Is there any existing way that I can parse historic events? If not, how do I add a feature request?
There isn’t. I’m also somewhat skeptical that it would be a good idea to attempt to persist events, and even we did there would need to be a limit to the amount of events stored. That means there remain situations where you lose events, so you’ll sort of need to be prepared to handle that regardless…
I’d like to implement a Pull Request for this. I’m thinking of allowing a for a new config parameter to specify DB connection details as well as a list of event types that should be stored.
Quick one, where in the code is the config reader and the event creation and storage handler?
I considered that. I have an application polling now every 6 seconds, but it seems the API returns a max of 1000 events (which doesn’t seem to be configurable).
I have around 20 devices reading and writing to multiple folders so I quickly lose events from the API.
Hence I need a different way to get those events and thus am considering long term persistence directly from Syncthing and not from an API polling script.
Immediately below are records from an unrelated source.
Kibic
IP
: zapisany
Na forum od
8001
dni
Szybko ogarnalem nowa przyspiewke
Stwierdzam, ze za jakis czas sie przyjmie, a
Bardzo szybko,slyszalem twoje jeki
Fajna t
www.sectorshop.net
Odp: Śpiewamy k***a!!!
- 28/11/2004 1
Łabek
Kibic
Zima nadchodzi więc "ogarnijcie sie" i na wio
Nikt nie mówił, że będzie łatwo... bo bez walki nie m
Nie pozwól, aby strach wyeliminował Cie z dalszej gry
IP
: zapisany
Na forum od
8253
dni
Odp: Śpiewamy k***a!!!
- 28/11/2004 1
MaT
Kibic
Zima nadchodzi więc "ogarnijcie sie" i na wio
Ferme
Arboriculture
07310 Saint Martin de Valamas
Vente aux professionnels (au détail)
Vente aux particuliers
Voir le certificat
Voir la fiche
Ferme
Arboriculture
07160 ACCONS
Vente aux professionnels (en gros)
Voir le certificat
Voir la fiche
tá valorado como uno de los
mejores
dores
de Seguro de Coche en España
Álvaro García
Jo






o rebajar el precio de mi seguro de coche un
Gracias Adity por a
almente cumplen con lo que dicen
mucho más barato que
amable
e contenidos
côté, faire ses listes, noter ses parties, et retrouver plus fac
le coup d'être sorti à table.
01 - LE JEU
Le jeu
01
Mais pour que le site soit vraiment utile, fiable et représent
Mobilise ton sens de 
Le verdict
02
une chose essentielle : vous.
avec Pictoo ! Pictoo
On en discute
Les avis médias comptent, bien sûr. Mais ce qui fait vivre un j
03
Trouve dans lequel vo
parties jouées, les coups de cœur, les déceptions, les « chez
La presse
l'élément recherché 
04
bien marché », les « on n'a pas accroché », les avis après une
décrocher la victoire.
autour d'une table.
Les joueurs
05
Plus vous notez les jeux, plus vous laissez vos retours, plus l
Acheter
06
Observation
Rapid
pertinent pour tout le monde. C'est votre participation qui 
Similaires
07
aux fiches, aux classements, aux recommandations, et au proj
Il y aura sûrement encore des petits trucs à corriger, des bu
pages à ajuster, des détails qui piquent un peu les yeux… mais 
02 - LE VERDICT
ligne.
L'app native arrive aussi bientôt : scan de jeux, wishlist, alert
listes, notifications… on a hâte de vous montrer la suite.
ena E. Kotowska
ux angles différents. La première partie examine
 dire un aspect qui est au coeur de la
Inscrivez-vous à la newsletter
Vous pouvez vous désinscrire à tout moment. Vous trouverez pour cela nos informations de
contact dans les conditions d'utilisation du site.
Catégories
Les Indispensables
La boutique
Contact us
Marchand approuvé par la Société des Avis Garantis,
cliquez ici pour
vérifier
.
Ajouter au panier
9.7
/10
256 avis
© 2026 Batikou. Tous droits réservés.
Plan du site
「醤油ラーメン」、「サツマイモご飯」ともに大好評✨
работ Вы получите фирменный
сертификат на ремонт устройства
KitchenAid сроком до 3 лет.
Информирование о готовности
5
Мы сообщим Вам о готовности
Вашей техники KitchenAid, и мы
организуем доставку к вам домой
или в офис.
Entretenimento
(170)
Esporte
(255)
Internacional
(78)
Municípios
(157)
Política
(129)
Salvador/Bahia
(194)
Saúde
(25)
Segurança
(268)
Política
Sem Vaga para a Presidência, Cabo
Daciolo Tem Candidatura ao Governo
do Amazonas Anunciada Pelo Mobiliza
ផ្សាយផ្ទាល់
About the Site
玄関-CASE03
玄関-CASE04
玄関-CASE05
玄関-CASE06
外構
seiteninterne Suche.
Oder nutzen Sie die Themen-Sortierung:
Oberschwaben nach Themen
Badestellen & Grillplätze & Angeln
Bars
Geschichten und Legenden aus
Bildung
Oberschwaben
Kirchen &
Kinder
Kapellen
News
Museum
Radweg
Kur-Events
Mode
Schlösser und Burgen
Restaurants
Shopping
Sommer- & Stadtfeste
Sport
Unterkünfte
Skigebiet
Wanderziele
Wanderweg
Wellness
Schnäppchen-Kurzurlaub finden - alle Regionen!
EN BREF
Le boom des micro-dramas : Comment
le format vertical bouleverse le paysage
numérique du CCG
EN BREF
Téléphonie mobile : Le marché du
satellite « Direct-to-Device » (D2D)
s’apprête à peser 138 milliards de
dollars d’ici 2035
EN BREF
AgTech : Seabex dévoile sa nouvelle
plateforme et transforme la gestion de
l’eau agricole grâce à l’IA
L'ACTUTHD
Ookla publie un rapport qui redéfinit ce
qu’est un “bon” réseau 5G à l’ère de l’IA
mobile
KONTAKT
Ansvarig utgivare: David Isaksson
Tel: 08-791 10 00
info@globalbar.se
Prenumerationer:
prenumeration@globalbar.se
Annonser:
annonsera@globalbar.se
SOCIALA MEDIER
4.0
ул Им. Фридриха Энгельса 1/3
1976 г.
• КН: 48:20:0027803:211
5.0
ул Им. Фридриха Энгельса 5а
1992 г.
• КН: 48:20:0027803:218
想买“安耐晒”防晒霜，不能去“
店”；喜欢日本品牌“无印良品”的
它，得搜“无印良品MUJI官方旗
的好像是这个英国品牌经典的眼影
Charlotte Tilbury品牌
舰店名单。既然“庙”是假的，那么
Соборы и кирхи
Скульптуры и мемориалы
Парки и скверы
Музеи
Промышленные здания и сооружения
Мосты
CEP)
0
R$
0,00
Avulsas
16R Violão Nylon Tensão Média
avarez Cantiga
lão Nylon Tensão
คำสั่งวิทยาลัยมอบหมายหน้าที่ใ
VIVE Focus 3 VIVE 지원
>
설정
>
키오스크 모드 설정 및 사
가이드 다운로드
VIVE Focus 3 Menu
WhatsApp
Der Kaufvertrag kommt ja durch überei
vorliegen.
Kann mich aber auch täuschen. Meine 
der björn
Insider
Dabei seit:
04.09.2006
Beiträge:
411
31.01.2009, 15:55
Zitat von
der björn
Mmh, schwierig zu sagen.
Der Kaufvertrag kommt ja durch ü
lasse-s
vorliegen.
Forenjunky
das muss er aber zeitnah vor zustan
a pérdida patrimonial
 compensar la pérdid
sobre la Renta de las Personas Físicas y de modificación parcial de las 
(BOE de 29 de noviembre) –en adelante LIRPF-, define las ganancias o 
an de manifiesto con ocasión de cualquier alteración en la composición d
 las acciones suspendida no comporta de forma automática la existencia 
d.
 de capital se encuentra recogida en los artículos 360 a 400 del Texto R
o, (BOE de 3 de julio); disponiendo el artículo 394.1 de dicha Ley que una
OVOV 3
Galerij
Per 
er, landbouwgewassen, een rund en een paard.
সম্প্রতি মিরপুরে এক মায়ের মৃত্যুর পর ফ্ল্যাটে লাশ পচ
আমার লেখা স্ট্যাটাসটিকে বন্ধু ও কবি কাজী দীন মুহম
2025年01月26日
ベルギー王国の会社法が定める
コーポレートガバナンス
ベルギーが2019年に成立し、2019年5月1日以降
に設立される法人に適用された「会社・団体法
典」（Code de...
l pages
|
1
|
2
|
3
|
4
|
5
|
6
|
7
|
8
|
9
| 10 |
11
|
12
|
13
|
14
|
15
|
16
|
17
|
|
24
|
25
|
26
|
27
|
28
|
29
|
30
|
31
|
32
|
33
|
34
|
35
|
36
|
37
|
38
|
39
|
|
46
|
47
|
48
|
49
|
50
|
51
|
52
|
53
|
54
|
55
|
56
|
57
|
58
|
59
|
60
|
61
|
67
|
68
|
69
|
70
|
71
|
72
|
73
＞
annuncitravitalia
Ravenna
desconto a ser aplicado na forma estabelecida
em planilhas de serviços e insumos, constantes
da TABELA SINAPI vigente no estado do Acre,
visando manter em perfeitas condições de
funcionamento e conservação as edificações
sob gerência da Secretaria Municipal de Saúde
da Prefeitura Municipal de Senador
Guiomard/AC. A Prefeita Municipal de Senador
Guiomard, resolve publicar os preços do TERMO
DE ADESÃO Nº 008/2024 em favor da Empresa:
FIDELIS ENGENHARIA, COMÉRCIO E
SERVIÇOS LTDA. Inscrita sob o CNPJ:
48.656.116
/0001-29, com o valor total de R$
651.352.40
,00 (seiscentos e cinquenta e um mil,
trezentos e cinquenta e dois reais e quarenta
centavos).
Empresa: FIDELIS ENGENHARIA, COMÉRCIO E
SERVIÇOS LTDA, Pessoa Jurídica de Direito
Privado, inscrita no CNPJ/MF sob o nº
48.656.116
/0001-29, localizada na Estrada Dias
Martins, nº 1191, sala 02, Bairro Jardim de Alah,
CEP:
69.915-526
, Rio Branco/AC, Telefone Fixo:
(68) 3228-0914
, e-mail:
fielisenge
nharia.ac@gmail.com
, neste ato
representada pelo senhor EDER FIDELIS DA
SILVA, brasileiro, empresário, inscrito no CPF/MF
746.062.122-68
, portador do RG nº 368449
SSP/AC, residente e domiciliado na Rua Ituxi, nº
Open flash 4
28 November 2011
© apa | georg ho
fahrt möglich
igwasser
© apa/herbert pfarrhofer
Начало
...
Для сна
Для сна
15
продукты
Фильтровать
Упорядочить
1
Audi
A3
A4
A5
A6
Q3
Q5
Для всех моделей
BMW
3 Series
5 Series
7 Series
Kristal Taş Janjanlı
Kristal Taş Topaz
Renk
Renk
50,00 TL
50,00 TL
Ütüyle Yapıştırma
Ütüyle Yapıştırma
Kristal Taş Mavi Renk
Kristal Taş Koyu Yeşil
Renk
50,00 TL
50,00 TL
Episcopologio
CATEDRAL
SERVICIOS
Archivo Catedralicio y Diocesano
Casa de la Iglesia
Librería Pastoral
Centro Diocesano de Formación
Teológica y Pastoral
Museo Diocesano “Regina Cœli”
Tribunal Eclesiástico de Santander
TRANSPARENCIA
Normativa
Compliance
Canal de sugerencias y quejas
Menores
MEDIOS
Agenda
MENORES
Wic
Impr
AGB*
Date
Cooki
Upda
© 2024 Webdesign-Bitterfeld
Ah okay so long polling is the solution. I’ll try it out.
I understand why you don’t want to include it- it would complicate the source code and introduce issues unrelated to what the primary function of Syncthing is
The alternative I would consider, if long polling didn’t work for whatever reason (event buffer overflows during the few milliseconds between two calls), would be to have a pure streaming endpoint instead. That is, you GET an URL and the response is an infinite stream of newline-separated events.
Sure, but that requires extra work. I am also not sure we can use that in the UI as people front syncthing with various ancient versions of apache that don’t support websockets. My idea was that long term we should have a grpc api, where events could be a steam.
Right, but if the UI suddenly switched to use it, and people did not adjust their http server configs (because why would you, if you are just updating an application), I assume we’d be breaking a lot of people.
And we don’t need to break anything. Add the websocket in version x with proper detection, warnings, documentation and require it in version y. That should give users plenty of time to adapt their stack.